• [Task details]:
Copying exactly, give the lines in the material below from the one with "Conditions commerciales(CCP)" to the one with "Les consommateurs aiment", ends included, and nothing besides.

Data: Begin

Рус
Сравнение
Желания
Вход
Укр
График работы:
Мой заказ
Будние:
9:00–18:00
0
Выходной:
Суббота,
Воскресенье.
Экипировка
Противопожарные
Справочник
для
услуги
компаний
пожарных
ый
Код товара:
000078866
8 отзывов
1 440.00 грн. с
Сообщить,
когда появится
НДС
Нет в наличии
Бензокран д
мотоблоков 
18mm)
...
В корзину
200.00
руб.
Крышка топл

Data: End
Data: Begin

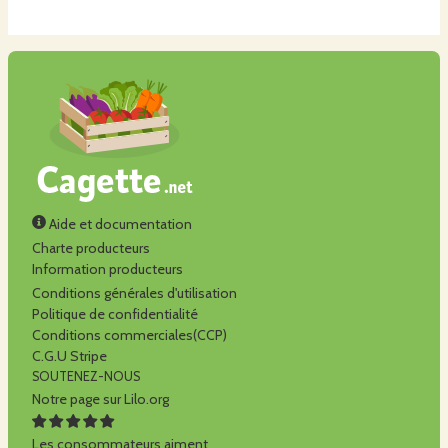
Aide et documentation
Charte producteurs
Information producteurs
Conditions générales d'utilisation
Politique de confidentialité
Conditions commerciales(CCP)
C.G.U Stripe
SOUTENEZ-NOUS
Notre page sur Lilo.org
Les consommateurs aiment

Data: End

• [Solution]:
Conditions commerciales(CCP)
C.G.U Stripe
SOUTENEZ-NOUS
Notre page sur Lilo.org
Les consommateurs aiment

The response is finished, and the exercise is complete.